Es gäbe zu zahlreichen Aussagen von Frau Simonius viel zu sagen bzw. würde ich nur allzugerne bei der einen oder anderen Antwort etwas nachfragen. Das lasse ich aber, und beschränke mich auf eine Aussage von ihr, die ich nicht unkommentiert lassen kann.
Ein Auszug aus dem Interview [Quelle: Weltwoche 19/2008]:
Weltwoche: Der Bundesstaatsanwalt sagt ferner, Suter habe von seinen Piloten zumindest die Fähigkeit und Bereitschaft gefordert, bei schlechter Witterung auch unter der Mindestflughöhe anzufliegen.
E.S.: Das stimmt nicht.
Weltwoche: Doch genau dies passierte dem Unglückspiloten von Bassersdorf: Er sackte bei miserablem Wetter unter die Mindestflughöhe.
E.S.: Wenn Sie als Autofahrer schon mal in einen Schneesturm mit Nebel zugleich gerieten, dann ahnen Sie, was da geschah: Sie wissen dann nicht mehr, wo unten und oben ist – loss of control. Bei einem Flugzeug ist es dasselbe. Ich habe es erlebt damals in Bassersdorf, ich war dort. Die Flugsicherung hätte bei diesem Wetter den Piloten nicht anweisen dürfen, die Piste 28 anzusteuern, denn ausgerechnet diese Piste hatte kein Instrumentenlandesystem.
Richtig ist, dass man im Nebel die Orientierung und damit auch die Kontrolle verlieren kann.
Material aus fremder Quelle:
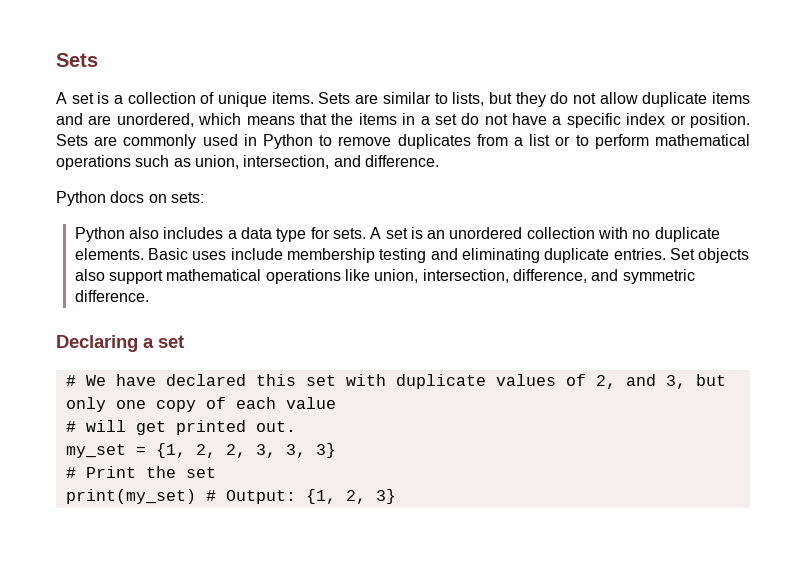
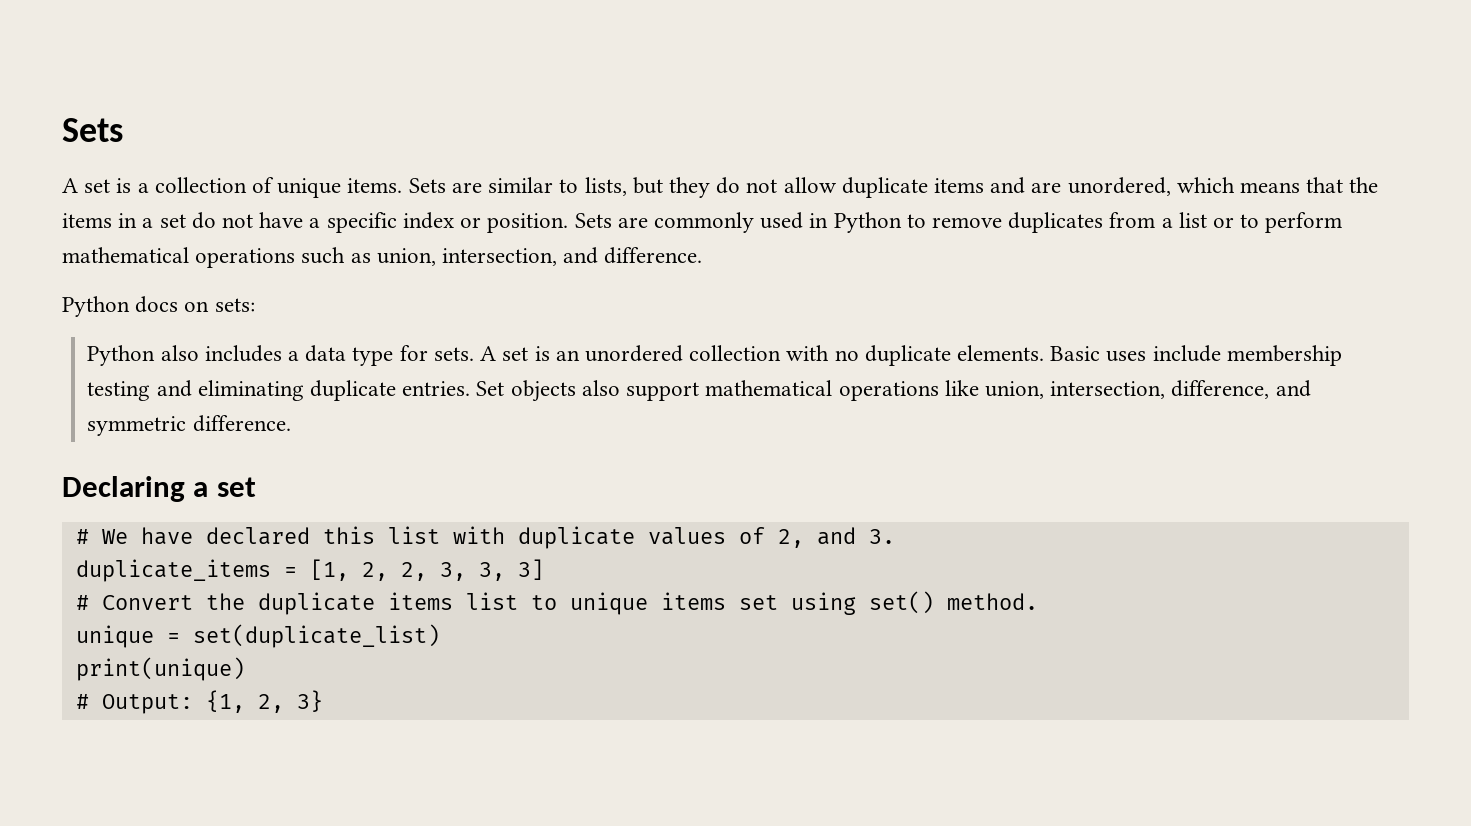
[305,375,336,386] set -> [387,526,440,544] list
[665,374,726,389] [65,397,336,412] [65,420,296,435] [65,443,186,458] 3, but only one copy of each value // # will get printed out. // my_set = {1, -> [868,529,895,544] [75,559,349,582] 3. // duplicate_items = [1,
[315,443,336,458] [65,466,216,478] [65,489,196,504] 3} // # Print the set // print(my_set) -> [517,559,544,580] [75,591,1038,615] [75,624,440,648] [75,657,245,681] 3] // # Convert the duplicate items list to unique items set using set() method. // unique = set(duplicate_list) // print(unique) //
Das kann – sollte aber nicht – auch im Flugzeug geschehen. Das wäre dann “loss of control”, wie es E.S. nennt. Sinn und Zweck der Instrumentenflugausbildung ist jedoch, genau das zu verhindern und die Lage des Flugzeuges im Raum unabhängig vom Wetter, anhand der Instrumente zu erkennen und zu kontrollieren.
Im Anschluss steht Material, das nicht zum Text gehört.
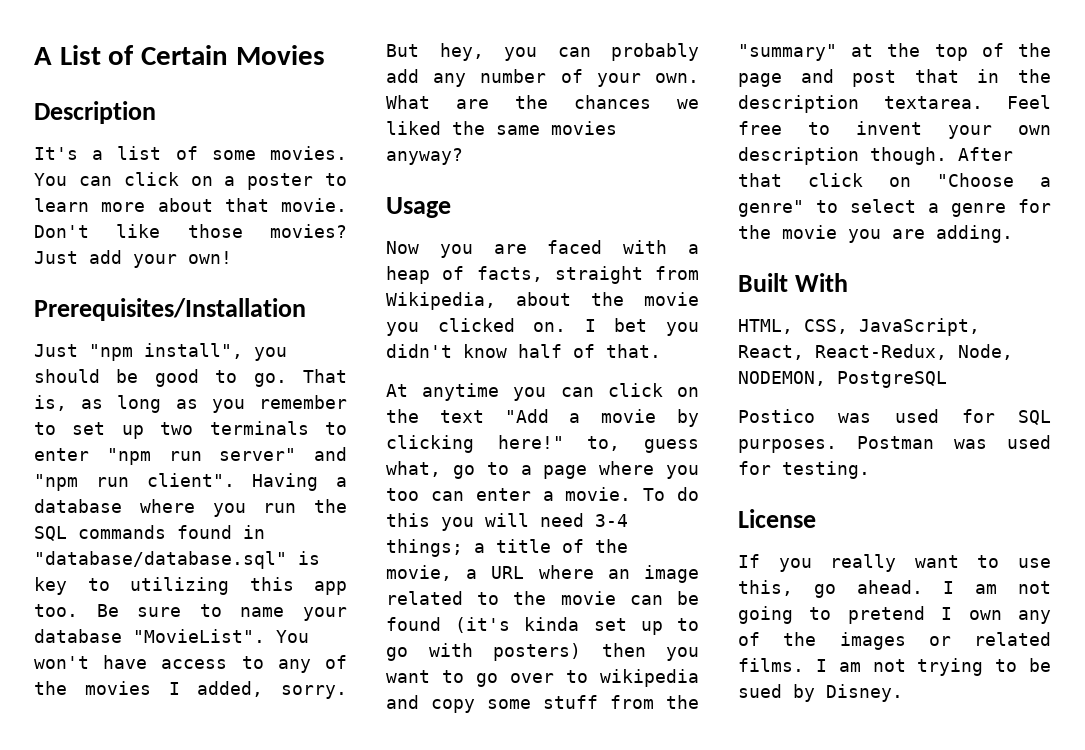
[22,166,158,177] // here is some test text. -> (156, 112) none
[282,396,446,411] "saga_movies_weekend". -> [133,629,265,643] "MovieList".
Absolut den festgestellten Tatsachen widersprechend und damit falsch ist aber, dass es beim Absturz in Bassersdorf zu solch einem “loss of control” gekommen sei. Das Gegenteil ist der Fall: es handelte sich um einen sogenannten “controlled flight into terrain” (CFIT), also einen “kontrollierten Flug in den Boden”. Dazu ein Auszug aus dem 169-seitigen, offiziellen Unfallbericht (Schlussbericht Nr. 1793) des Büros für Flugunfalluntersuchungen (BFU), der online abrufbar ist (Seite 130):
“Der Unfall ist darauf zurückzuführen, dass die Maschine im Endanflug des standard VOR/DME approach 28 in Eigennavigation gegen einen bewaldeten Höhenzug flog (controlled flight into terrain – CFIT), weil die Flugbesatzung unter Instrumentenflugbedingungen den Sinkflug unter die Mindesthöhe für den Anflug fortsetzte, ohne über die dazu notwendigen Voraussetzungen zu verfügen. Die Flugbesatzung leitete das Durchstartmanöver zu spät ein.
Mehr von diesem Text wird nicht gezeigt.